Nach 135 Tagen des russischen Angriffskriegs gegen die Ukraine warnte Putin den Westen abermals vor einer direkten militärischen Konfrontation. "Heute hören wir, dass sie uns auf dem Schlachtfeld schlagen wollen. Was soll man dazu sagen? Sollen sie es nur versuchen", sagte Putin in Moskau.  Er warf dem Westen vor, "bis zum letzten Ukrainer" kämpfen zu wollen. Sein Sprecher Dmitri Peskow legte am Freitag nach: Das militärische Potenzial Russlands sei riesig und werde bisher nur zum kleinen Teil eingesetzt, sagte er laut Agentur Interfax.

Putin warnte den Westen zudem vor explodierenden Energiepreisen als Folge westlicher Sanktionen. Falls die Strafmassnahmen weiter liefen, könne es zu katastrophalen Preisanstiegen auf den Energiemärkten kommen. Dies würde den Bürgern in Europa schaden. Versuche, die Abhängigkeit Europas von russischer Energie zu verringern, werde zu höheren Gaspreisen für europäische Länder führen.

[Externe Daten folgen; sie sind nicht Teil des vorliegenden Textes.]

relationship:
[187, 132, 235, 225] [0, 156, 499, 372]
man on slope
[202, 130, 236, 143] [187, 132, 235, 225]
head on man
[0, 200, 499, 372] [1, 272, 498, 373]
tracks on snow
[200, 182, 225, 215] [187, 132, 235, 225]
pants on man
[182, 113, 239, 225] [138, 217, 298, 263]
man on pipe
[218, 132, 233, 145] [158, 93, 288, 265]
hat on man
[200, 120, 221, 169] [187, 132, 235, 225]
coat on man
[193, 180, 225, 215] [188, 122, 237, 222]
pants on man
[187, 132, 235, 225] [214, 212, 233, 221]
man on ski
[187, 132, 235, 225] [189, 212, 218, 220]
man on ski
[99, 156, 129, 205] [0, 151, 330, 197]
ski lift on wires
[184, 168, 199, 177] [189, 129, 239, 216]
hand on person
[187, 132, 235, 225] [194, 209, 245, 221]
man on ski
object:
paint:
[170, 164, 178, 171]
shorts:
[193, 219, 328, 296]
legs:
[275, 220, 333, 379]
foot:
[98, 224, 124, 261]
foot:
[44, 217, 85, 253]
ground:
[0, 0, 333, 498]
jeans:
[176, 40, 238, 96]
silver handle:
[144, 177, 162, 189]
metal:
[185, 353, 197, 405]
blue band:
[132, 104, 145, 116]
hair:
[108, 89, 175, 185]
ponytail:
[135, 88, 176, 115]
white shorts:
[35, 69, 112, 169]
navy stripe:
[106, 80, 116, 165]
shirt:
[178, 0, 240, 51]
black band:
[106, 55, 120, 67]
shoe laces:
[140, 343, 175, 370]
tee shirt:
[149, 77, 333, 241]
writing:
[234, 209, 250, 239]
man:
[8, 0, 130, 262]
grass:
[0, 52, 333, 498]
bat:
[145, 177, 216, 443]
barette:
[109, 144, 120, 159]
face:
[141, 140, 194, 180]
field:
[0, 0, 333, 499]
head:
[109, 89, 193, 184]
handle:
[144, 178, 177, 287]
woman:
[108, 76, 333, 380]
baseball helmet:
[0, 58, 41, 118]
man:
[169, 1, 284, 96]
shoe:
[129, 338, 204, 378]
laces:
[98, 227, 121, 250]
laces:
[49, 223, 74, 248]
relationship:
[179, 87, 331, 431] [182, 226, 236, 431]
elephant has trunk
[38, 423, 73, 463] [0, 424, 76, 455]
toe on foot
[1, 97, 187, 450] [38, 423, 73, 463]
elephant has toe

Putin hatte mit Blick auf die russische Offensive in der Ukraine zudem gesagt: "Jeder sollte wissen, dass wir im Grossen und Ganzen noch nichts Ernsthaftes begonnen haben." Zugleich versicherte er, Moskau lehne Friedensverhandlungen nicht ab. Einen Gesprächsfaden fanden westliche Politiker mit Lawrow aber nicht beim Aussenministertreffen der 20 grössten Wirtschaftsmächte auf Bali. Der russische Aussenminister verliess bei der Konferenz den Saal gleich nach seiner Rede und wich seinen Kritikern damit aus.

Anschliessend warf Lawrow dem Westen vor, den Übergang zu einer friedlichen Lösung in der Ukraine zu verhindern. Wenn die EU und die USA einen Sieg der Ukraine auf dem Schlachtfeld anstrebten, "dann haben wir wahrscheinlich mit dem Westen nichts zu besprechen", sagte er. Baerbock warf ihm Gesprächsverweigerung vor.

Ukraine kritisiert Propaganda

Die Ukraine ist ohnehin erbost über die russischen Einlassungen. Präsidentenberater Mychajlo Podoljak warf Putin "primitive Propaganda" vor. Präsident Wolodymyr Selenskyj forderte abermals vom Westen weitere Waffenlieferungen. "Je grösser die Verteidigungshilfe für die Ukraine jetzt ist, desto eher wird der Krieg mit unserem Sieg enden und desto geringer werden die Verluste aller Länder der Welt sein", sagte Selenskyj in einer Videobotschaft.

Militärisch steht die Ukraine vor allem in der Region Donezk im Osten unter grossem Druck. Am Freitag meldete das ukrainische Militär allerdings erfolgreiche Angriffe auf Ziele in den von russischen Truppen kontrollierten Gebieten. Selenskyj reiste in die Nähe der Front und verlieh Orden an Soldaten.

Der deutche Kanzler Olaf Scholz bekräftigte den Willen zur Unterstützung. "Wir werden so lange solidarisch sein - das ist jedenfalls mein Wunsch - wie das notwendig ist, damit die Ukraine sich verteidigen kann gegen den furchtbaren und brutalen russischen Angriff", sagte er am Donnerstagabend im ZDF.

Allerdings sind die Folgen des Kriegs und der Sanktionen gegen Russland auch in Deutschland immer deutlicher zu spüren, vor allem wegen der Teuerung und der drohenden Energieknappheit. Darauf reagierten nun Bundestag und Bundesrat. Sie machten den Weg dafür frei, mehr Kohlekraftwerke zur Stromerzeugung heranzuziehen. Ziel ist es, Gas einzusparen und für den Winter einzuspeichern.

Russland hat die Gaszufuhr über die Ostseepipeline Nord Stream 1 gedrosselt. Nächste Woche soll die Leitung für eine Wartung vorübergehend ganz stillgelegt werden. Üblicherweise dauert dies nur einige Tage. Aber es gibt Befürchtungen, dass Moskau die Lieferung dauerhaft stoppt. Kremlsprecher Peskow entgegnete am Freitag, man werde den Gasfluss wieder hochfahren, wenn eine reparierte Gasturbine aus Kanada zurückkomme.